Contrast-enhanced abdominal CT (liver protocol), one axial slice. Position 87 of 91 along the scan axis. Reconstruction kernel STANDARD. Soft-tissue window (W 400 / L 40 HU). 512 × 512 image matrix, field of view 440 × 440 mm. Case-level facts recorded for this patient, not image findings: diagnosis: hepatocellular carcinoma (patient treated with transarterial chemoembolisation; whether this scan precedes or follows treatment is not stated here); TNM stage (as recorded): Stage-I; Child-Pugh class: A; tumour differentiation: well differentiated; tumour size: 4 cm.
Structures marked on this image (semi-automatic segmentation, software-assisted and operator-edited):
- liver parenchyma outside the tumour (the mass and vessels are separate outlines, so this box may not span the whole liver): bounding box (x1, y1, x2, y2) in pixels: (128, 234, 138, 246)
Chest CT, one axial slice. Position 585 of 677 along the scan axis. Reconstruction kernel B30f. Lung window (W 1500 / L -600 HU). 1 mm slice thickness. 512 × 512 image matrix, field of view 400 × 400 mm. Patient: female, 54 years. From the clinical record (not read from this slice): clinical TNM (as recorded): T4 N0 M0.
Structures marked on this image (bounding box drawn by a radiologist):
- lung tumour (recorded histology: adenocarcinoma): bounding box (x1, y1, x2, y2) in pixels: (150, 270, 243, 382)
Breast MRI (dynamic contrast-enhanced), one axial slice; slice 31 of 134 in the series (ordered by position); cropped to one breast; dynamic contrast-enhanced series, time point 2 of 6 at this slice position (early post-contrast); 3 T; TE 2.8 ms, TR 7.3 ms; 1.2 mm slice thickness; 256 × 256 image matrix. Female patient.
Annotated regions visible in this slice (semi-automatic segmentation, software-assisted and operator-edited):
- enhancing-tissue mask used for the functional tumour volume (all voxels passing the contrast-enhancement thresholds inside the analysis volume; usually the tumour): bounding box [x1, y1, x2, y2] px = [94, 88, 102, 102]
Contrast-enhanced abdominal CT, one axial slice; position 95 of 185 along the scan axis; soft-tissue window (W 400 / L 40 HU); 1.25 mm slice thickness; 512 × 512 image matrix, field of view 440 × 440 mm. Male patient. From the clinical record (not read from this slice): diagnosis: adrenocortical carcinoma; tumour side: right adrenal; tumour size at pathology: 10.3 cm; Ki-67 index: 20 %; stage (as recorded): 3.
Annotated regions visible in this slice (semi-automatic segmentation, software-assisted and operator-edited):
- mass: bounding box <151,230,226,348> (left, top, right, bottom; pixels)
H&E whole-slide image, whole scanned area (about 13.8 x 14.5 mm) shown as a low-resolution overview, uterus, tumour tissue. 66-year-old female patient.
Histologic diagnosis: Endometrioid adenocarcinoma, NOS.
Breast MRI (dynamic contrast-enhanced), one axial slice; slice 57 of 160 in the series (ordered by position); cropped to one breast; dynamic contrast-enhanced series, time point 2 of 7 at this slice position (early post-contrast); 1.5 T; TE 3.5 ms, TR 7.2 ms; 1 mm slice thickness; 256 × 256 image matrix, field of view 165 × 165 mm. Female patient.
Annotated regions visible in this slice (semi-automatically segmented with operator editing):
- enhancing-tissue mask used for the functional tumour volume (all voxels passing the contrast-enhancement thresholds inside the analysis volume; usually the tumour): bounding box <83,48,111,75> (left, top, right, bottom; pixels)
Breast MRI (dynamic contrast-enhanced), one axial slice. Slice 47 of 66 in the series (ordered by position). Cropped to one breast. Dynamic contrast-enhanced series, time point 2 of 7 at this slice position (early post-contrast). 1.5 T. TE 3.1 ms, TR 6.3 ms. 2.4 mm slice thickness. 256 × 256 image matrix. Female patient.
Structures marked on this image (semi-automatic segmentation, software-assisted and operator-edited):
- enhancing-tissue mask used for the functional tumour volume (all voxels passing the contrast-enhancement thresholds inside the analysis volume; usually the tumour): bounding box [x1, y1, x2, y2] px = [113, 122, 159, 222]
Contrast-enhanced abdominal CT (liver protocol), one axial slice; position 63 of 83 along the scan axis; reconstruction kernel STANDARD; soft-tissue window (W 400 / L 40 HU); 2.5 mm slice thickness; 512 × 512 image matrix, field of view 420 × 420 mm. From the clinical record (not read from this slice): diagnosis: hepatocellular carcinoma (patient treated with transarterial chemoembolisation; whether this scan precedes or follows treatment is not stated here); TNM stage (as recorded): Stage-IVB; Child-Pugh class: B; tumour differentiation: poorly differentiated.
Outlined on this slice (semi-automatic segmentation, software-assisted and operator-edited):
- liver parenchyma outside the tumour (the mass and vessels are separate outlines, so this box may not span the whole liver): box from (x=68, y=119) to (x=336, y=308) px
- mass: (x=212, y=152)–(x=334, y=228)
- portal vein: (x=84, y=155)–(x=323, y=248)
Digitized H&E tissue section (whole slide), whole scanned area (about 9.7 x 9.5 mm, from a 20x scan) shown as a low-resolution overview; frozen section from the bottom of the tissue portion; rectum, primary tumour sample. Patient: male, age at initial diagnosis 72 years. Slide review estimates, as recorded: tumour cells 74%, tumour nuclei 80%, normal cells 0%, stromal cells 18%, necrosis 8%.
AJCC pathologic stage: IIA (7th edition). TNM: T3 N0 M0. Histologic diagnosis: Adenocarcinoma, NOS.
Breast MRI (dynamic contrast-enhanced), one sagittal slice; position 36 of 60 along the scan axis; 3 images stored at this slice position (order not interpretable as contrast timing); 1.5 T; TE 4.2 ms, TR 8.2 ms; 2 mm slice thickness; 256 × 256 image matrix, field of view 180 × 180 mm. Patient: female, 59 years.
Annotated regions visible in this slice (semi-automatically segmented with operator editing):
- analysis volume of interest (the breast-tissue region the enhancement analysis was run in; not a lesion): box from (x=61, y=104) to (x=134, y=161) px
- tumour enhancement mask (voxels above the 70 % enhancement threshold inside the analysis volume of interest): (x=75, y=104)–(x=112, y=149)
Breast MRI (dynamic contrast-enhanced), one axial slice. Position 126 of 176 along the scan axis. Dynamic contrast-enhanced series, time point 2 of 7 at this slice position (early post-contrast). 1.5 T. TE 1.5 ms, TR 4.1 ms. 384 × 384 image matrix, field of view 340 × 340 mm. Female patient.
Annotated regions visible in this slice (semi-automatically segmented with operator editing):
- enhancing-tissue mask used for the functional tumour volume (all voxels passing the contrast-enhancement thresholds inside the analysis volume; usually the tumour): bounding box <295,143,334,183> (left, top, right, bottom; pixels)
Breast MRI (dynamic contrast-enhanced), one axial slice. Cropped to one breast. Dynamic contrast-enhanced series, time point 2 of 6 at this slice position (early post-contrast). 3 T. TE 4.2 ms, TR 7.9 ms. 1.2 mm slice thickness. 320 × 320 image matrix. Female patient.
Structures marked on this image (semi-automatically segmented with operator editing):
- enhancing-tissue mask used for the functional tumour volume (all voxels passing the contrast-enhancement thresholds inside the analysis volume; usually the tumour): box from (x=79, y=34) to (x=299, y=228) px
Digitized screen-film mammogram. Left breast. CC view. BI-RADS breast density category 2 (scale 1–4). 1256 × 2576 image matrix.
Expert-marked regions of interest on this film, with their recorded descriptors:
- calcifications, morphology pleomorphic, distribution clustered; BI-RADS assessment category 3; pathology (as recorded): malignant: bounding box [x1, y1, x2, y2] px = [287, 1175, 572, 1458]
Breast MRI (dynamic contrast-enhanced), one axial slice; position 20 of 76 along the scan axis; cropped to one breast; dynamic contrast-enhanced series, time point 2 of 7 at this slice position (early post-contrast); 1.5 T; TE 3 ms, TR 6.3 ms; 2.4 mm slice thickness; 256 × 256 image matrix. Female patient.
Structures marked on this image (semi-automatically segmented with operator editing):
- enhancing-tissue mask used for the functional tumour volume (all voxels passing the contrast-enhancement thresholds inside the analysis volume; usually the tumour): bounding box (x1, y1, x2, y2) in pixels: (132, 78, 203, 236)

=== WHAT IS BEING ASKED ===
In how many lines of the material does the word "precedes" appear? Give only the number.

=== ANSWER TO THE PROBLEM ===
2